Gather every line in the entries below that contains the word "watch", and copy each one as it appears.

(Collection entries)
--- BEGIN ---

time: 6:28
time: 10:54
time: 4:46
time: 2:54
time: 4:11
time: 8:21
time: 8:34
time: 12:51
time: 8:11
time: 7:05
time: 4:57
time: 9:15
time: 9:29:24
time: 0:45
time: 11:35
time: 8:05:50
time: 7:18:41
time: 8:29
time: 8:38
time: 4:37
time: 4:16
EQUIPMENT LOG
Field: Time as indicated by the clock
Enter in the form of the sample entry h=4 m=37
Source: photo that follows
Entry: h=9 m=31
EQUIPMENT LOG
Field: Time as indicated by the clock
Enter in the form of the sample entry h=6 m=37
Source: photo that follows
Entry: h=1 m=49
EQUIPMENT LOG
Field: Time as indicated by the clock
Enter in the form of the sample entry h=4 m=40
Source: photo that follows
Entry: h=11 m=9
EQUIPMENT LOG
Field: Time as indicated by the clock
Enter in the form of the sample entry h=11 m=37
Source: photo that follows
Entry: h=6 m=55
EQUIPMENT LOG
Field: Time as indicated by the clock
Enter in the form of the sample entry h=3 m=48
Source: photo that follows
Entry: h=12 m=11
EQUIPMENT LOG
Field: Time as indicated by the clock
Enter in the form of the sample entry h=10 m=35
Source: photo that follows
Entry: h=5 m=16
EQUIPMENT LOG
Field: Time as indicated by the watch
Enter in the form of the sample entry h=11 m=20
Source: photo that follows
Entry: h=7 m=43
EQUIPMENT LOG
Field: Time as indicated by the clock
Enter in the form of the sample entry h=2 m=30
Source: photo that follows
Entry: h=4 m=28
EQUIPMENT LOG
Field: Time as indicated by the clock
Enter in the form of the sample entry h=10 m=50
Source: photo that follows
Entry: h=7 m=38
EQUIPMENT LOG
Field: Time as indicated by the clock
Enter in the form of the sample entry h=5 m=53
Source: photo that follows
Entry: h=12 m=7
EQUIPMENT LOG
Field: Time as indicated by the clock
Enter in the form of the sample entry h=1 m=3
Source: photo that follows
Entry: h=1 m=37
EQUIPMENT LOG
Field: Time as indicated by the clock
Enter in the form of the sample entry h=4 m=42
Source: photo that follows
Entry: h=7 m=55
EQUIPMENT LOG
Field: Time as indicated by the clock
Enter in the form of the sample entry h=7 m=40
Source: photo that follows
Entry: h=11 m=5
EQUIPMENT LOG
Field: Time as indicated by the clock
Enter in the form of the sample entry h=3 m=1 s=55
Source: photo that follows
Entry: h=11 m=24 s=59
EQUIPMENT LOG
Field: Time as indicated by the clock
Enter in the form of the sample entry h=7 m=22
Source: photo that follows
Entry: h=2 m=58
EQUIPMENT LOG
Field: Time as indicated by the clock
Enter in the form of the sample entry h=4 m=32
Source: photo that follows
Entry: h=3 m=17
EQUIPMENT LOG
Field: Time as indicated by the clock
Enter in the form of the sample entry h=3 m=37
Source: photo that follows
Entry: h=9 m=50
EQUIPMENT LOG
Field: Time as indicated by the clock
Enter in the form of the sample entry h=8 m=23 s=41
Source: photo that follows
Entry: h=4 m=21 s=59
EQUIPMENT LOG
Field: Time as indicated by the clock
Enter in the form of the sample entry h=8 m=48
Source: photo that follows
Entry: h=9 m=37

--- END ---

**Final result:**
Field: Time as indicated by the watch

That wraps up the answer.